Thursday, May 25, 2017

'Pirates of the Caribbean: The Curse of the Black Pearl' — THR's 2003 Review


On June 28, 2003, Walt Disney Pictures and Jerry Bruckheimer Films brought the original Pirates of the Caribbean movie to audiences nationwide.
Director Gore Verbinski's adaptation of the Disneyland ride opened to $13.5 million, marking the best Wednesday opening of the year. The Johnny Depp, Orlando Bloom and Keira Knightley starrer went on to put $305.4 million domestically in its box office treasure chest and would earn Depp an Oscar nomination for his now-iconic role as Captain Jack Sparrow. The Hollywood Reporter's original review is below:
Since the previous Walt Disney Co. film based on one of its theme park attractions was the unbearable The Country BearsPirates of the Caribbean: The Curse of the Black Pearl is surprisingly not bad. For one thing, the filmmakers draw upon the entire legend and lore of pirate life — of high-seas ambushes, mountains of gold, cruel captains, lusty rogues, feisty damsels, drunken sailors, barroom brawls, ancient curses and furious sword fights. So the film pays bemused tribute not only to one of Disneyland’s most popular rides but those old swash-bucklers who once graced movie screens.
Screenwriters Ted Elliott and Terry Rossio are mostly associated with animation, and this is one time when a cartoon approach in live action is exactly right: The movie’s flamboyant personalities and tongue-in-cheek action push the envelope of high camp without ever succumbing to sheer silliness.

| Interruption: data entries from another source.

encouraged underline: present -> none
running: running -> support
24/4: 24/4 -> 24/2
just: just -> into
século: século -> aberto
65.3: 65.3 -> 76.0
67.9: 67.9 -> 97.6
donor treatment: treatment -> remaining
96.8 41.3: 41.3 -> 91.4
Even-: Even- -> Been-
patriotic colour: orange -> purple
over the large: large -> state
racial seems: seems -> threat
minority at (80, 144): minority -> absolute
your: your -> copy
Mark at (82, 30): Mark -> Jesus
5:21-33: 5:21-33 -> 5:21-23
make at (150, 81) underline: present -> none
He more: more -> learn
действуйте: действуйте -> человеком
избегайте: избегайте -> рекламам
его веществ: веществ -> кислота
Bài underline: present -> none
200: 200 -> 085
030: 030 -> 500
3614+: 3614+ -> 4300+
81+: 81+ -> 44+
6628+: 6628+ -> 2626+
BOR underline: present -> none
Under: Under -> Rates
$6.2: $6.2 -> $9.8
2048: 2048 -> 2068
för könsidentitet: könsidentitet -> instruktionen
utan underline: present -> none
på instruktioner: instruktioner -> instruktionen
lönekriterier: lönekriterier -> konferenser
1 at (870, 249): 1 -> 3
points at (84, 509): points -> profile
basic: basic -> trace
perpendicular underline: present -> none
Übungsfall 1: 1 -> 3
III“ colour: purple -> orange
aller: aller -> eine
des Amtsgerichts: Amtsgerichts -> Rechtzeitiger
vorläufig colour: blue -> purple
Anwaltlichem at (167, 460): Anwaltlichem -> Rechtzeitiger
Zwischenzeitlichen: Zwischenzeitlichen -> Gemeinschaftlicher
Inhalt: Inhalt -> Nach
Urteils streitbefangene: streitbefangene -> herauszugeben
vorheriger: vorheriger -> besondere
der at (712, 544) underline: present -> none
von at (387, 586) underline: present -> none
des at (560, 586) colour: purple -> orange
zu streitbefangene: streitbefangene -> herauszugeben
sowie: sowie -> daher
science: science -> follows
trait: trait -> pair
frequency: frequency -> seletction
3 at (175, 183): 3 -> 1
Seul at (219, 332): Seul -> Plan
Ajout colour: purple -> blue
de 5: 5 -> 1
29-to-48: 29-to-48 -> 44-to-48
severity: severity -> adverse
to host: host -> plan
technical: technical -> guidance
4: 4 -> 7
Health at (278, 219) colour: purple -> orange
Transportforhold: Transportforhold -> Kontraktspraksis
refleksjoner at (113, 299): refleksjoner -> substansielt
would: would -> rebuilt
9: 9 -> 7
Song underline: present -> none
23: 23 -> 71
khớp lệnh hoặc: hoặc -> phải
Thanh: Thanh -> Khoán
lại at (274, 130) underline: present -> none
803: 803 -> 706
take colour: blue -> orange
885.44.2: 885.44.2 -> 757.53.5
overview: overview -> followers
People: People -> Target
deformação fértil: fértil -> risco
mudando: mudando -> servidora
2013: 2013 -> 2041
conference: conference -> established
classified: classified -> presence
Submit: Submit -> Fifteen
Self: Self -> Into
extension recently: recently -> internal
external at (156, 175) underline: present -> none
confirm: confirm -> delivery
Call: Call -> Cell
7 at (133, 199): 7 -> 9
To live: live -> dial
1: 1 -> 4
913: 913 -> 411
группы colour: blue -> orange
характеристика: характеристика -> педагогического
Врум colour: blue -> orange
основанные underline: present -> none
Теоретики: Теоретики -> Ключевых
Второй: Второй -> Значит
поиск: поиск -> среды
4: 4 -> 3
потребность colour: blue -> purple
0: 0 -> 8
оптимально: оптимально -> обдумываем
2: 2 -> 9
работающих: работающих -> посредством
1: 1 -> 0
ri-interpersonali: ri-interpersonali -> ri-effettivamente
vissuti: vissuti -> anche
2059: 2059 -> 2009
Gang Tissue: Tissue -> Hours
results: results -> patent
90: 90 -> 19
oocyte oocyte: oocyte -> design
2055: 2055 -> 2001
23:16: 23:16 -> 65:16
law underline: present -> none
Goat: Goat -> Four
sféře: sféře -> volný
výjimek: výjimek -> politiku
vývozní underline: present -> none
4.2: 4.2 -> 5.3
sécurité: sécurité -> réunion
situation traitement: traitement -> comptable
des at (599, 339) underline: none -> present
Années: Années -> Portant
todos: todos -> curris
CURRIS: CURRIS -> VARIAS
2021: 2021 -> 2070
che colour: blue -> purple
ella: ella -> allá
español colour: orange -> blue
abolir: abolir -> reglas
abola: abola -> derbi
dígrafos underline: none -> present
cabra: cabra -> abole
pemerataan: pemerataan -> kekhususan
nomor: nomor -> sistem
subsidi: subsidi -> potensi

This $100 million-plus production, stylishly directed by Gore Verbinski and lavishly produced by Jerry Bruckheimer, has the makings of one of the summer’s big hits.
The film includes a number of "scenes" from the Disneyland ride, such as the imprisoned pirates trying to coax a dog carrying a jailhouse key toward their cell to a raucous tavern featuring zaftig serving wenches.
But the smartest borrowing — and one of the best of the 600-old visual effects shots — is the living skeletons.
The curse of the title occurs when black-hearted Captain Barbossa (Geoffrey Rush) relieves fellow pirate Captain Jack Sparrow (Johnny Depp) not only of his command but his ship, the Black Pearl, and its treasure, leaving him to die on a tiny isle. Sparrow mysteriously survives and, as the movie opens, sails into Port Royal harbor in little more than a dinghy.
What Sparrow doesn’t learn until later is that the Pearls’ treasure carries a curse that dooms his former crew to sail the seas as the undead. Only moonlight reveals them as living skeletons.
The Pearl attacks Port Royal, just after Sparrow arrives, to retrieve a gold medallion. This is the last piece of the plundered treasure. If the treasure is completely restored along with the payment of a “blood debt,” the curse will lift. The crew also kidnaps the medallions’ owner, Elizabeth Swann (Keira Knightley), daughter of the governor (Jonathan Pryce). Two men pursue the Black Pearl, hoping to rescue this beauteous damsel: Will Turner (Orlando Bloom), a blacksmith and childhood friend secretly in love with her, and haughty Commodore Norrington (Jack Davenport), who fancies himself her fiance.
Despite his loathing of pirates, Will joins forces with Sparrow. The duo hijacks the fastest ship in the British fleet and sets sail for the Isla de Muerta, where the pirates hope to break their curse.
This sets up a series of set pieces of comic action and effects — the attack on Port Royal, the escape of Sparrow and Will, sea battles between the Black Pearl and other vessels, no less than two climaxes in a torch-lit island cave and, most impressively, moonlit battles between British sailors and pirate skeletons.
Actors try out a range of salty brogues that pitches much of the dialogue in a sea of confusing accents. However, Depp takes the opposite approach with precise enunciation of every line in what is best described as an accent-less accent. Depp plays his charming rascal in the lightheaded manner of a man who has either been in the sun too long or knows something no one else does. Perhaps it’s a bit of both.
Rush zeroes in on the comedy in his wily villain. Knightley continues to display the athleticism exhibited in Bend It Like Beckham as a damsel who is able and willing to fight and escape with the best of men. In the closest thing to a straight man in the movie, Bloom attacks his role with the pent-up fury of a man who only hates pirates because pirate blood races in his veins.
The large cast, costumed and made up as a fitly scalawags and sinister buccaneers, gives tremendous energy to every scene. There are many solid gags among this motley crew — the pirate forever chasing his false eye, the parrot trained to speak for its mute master, the series of fetching wenches who deliver slaps to Sparrow for past wrongs.
Cinematographer Dariusz Wolski and production designer Brian Morris manage to convey the giddy feel of the original Disneyland ride — that we are in a dark world, where we may safely gasp and giggle at its outlandish villainy and savage avarice. Klaus Badelt’s music is at times over the top, but he takes his cue from a production that banishes all subtlety.